- [EXERCISE SET]:
1/ Decide whether each statement agrees with the blotting protocol, answering yes or no and quoting the words of the protocol that settle it: (a) Samples were heated to 100 °C for 7 minutes before migration. (b) Proteins were transferred to a nitrocellulose membrane. (c) After the anti-mouse IgG incubation, membranes were washed three times.
2/ Quote from the blotting protocol everything from "Anti-TrkB staining: Membranes" down to "solo (Witec AG).".

- [EXTRACT TO READ]:
╔══

Protocol: Cell pellets were extracted in lysis buffer (Tris 100 mM, NP40 2%, SDS 0.2%, NaCl 0.3 M, Na deoxycholate 1%, protease inhibitor cocktail without EDTA), sonicated and centrifuged. Proteins recovered in the supernatant were dosed with Pierce BCA Protein Assay (ThermoFisher 23227). 40 µg of each sample was prepared in loading buffer (Tri-HCl pH 6.8 175 mM, glycerol 15%, SDS 5%, DTT 33 mM, bromophenol blue), heated (100 °C, 7 min) and migrated (100 V, 30 min) in a 8% acrylamide gel (Tris base pH 8.8 0.375 M, acrylamide 4K 8% [Applichem A1672], SDS 0.1%, ammonium persulfate 0.05%, TEMED 1:1000 [Sigma T9281]) in running buffer (Tris base 25 mM, glycine 192 mM, SDS 0.1%). Samples were transferred (80 V, 90 min) to a PVDF 0.45 µm membrane (Millipore IPVH00010) in transfer buffer (Tris base 25 mM, glycine 192 mM, pH adjusted between 8.1 and 8.4, methanol 20%, SDS 0.01%). Membranes were colored with FastGreen (0.01% in methanol 50% and acetic acid 12.5%), rinsed with TBS buffer (Tris-HCl 15.76 g/l, Tris base 12.14 g/l, NaCl 8.8 g/l) + Tween 20 (0.05% v/v) before proceeding to immunoblotting.

Anti-TrkB staining: Membranes were blocked 1h in TBS buffer containing Tween 20 (0.05% v/v) (TBST) and milk (5% v/v), and incubated with AG424 (1:25; 0.8 µg/mL in blocking buffer) or AG427 (1:50; 0.8 µg/mL in blocking buffer) overnight at 4 °C. Membranes were washed 3 times with TBST, and incubated with horseradish peroxidase-coupled anti-mouse IgG (1:5000, Biorad 170-6516). Membranes were washed 5 times in TBST. The signal was revealed by enhanced chemiluminescence ECL (Advansta WesternBright Sirius K-12043-D10) using a Fusion solo (Witec AG).

╚══

- [DATA EXTRACT]:
╔══

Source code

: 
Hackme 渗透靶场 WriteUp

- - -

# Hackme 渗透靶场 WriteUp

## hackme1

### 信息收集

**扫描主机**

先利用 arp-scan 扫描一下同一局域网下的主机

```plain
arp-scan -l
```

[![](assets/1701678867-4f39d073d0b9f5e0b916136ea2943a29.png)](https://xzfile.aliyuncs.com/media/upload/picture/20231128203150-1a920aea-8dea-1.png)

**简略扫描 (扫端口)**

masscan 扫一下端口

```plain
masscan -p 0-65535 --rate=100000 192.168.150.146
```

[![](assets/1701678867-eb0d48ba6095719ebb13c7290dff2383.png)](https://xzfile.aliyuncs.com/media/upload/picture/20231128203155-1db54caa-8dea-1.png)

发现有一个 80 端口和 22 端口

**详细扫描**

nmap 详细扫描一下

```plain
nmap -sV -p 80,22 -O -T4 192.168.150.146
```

╚══

- [TASK RESULTS]:
1/
(a) Yes: "heated (100 °C, 7 min)".
(b) No: "transferred (80 V, 90 min) to a PVDF 0.45 µm membrane".
(c) No: "Membranes were washed 5 times in TBST."

2/
Anti-TrkB staining: Membranes were blocked 1h in TBS buffer containing Tween 20 (0.05% v/v) (TBST) and milk (5% v/v), and incubated with AG424 (1:25; 0.8 µg/mL in blocking buffer) or AG427 (1:50; 0.8 µg/mL in blocking buffer) overnight at 4 °C. Membranes were washed 3 times with TBST, and incubated with horseradish peroxidase-coupled anti-mouse IgG (1:5000, Biorad 170-6516). Membranes were washed 5 times in TBST. The signal was revealed by enhanced chemiluminescence ECL (Advansta WesternBright Sirius K-12043-D10) using a Fusion solo (Witec AG).